Rob Reiner, der die Jungen zu fabelhaft unbeschwertem Spiel animiert hat, inszeniert die Geschichte nicht mit der hektischen Aktionsbesessenheit von "Zurück in die Zukunft", sondern als ruhige, sich langsam entwickelnde Odyssee, die manchmal ein bißchen in die Nähe von Tom Sawyer gerät, aber dennoch bemerkenswert individuelle Töne anschlägt. Statt des schweißtreibenden Abenteuers, das eigentlich nur einmal beim Überqueren einer Eisenbahnbrücke zum Tragen kommt, sucht er die besinnlichen Zwischentöne: die Stimmung am Lagerfeuer, das sich entwickelnde Verständnis für den anderen, die Bewußtmachung der familiären Bindungen. Diese Grundstimmung paßt hervorragend zu der immer wieder einbezogenen Landschaft Oregons und zu dem romantischen Erinnerungsbild der fünfziger Jahre, deren Schlager den Film wie ein bunter Faden durchziehen. Es gibt ein paar grelle Szenen (von denen man hört, sie seien aus kommerziellen Gründen nachgedreht worden), die zu dem lyrischen Tonfall des Films nicht recht passen; aber sie erlangen kaum genügend Bedeutung, um den Fluß der Geschichte nachhaltig stören zu können.

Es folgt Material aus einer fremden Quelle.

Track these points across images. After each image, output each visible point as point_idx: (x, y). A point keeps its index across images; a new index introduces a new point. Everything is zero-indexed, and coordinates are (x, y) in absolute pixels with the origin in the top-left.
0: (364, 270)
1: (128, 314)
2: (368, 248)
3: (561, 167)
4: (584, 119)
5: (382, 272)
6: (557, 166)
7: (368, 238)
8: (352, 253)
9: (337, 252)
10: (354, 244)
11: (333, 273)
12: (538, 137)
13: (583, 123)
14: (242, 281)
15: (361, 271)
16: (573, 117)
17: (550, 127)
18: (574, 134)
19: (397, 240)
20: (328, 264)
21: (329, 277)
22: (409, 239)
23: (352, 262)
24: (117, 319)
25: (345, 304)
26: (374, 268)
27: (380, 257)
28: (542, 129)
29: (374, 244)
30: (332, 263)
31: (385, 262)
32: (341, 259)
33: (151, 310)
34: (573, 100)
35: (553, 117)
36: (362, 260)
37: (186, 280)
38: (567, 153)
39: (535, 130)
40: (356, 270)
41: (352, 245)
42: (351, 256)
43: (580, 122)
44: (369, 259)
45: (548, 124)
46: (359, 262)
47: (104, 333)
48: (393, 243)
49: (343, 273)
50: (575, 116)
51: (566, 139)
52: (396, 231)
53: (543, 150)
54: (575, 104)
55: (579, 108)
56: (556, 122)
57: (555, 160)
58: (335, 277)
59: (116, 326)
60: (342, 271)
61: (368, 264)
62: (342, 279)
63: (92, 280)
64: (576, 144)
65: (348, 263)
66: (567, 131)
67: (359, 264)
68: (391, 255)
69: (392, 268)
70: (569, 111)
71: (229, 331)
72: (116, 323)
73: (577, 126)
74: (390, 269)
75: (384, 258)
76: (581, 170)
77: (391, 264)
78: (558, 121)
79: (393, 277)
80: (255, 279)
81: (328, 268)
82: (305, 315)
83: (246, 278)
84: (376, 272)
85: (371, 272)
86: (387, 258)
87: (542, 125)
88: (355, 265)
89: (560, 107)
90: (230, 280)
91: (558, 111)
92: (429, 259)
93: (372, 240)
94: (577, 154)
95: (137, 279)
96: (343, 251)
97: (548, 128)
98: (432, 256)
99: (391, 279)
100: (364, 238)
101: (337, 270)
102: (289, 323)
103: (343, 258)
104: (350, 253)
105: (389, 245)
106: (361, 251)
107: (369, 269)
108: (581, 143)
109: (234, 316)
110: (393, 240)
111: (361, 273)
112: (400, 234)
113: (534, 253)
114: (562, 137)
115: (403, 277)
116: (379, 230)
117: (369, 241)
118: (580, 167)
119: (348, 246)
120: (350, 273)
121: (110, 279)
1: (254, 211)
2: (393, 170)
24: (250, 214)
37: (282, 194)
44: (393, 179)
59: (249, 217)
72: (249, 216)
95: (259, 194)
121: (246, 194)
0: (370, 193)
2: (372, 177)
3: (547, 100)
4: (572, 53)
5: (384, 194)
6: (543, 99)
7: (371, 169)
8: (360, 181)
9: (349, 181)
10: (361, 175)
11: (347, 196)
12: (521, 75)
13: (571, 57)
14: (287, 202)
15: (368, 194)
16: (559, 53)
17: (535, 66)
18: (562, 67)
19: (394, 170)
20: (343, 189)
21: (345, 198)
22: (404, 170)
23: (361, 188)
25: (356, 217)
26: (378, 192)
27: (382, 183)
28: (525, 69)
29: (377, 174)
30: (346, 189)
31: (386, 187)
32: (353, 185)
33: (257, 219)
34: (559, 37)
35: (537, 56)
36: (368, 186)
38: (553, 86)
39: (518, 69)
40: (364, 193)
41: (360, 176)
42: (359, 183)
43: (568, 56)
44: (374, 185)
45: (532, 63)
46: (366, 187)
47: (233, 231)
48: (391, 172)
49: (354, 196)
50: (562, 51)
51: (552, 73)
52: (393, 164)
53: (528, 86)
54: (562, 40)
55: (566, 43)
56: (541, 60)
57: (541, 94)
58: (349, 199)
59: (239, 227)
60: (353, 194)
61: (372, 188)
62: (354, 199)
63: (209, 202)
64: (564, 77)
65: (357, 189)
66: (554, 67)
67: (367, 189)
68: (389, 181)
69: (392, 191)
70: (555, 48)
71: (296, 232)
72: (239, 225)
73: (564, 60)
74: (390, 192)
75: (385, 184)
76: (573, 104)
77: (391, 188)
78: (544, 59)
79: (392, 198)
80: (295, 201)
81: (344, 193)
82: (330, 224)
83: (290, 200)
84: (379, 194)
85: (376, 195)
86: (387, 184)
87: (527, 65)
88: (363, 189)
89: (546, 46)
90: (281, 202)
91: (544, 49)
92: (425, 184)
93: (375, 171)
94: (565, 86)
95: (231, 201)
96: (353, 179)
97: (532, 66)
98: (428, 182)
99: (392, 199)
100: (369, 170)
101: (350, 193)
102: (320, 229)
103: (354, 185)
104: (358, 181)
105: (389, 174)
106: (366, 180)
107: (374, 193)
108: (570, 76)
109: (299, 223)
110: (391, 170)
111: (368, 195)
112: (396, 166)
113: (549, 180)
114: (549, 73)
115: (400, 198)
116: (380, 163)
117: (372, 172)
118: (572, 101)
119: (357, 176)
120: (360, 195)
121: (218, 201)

Es ist ein eigenartiger Zufall, daß dieser Film genau zu der Zeit im Kino erscheint, in der Stephen King mit seinem Roman "Es" einen der stärksten Erfolge hat. In der Tat haben diese frühe Kurzgeschichte und der neue Roman, der Kings literarische Qualitäten am deutlichsten unter Beweis stellt, vieles gemeinsam. "Stand By Me" wirkt wie eine Vorstudie zu "Es". Beide haben die Gruppe von Zwölfjährigen gemeinsam, die aus der Gewöhnlichkeit des Alltags hineingezogen wird in ein für ihr Leben bestimmendes Abenteuer. Und dieses Abenteuer hat in beiden Fällen mit dem Tod zu tun, hier in Form einer im Wald liegenden Leiche, dort als monströser Fluch, der in regelmäßigen Zeitabständen seine Opfer in einer amerikanischen Kleinstadt fordert. Beide Geschichten werden als Erinnerungen aus heutiger Sicht erzählt, beide finden ihr Zentrum in den fünfziger Jahren und selbst die Charaktere der jugendlichen Protagonisten sind die gleichen. Für Stephen-Kings-Fans, aber auch für jene, die den Autor erst mit seinem neuen Bestseller für sich entdeckt haben, dürfte es deshalb ein zusätzliches Vergnügen sein, im Vergleich der beiden Stoffe den Wurzeln von Kings Geschichten vielleicht ein wenig näher zu kommen.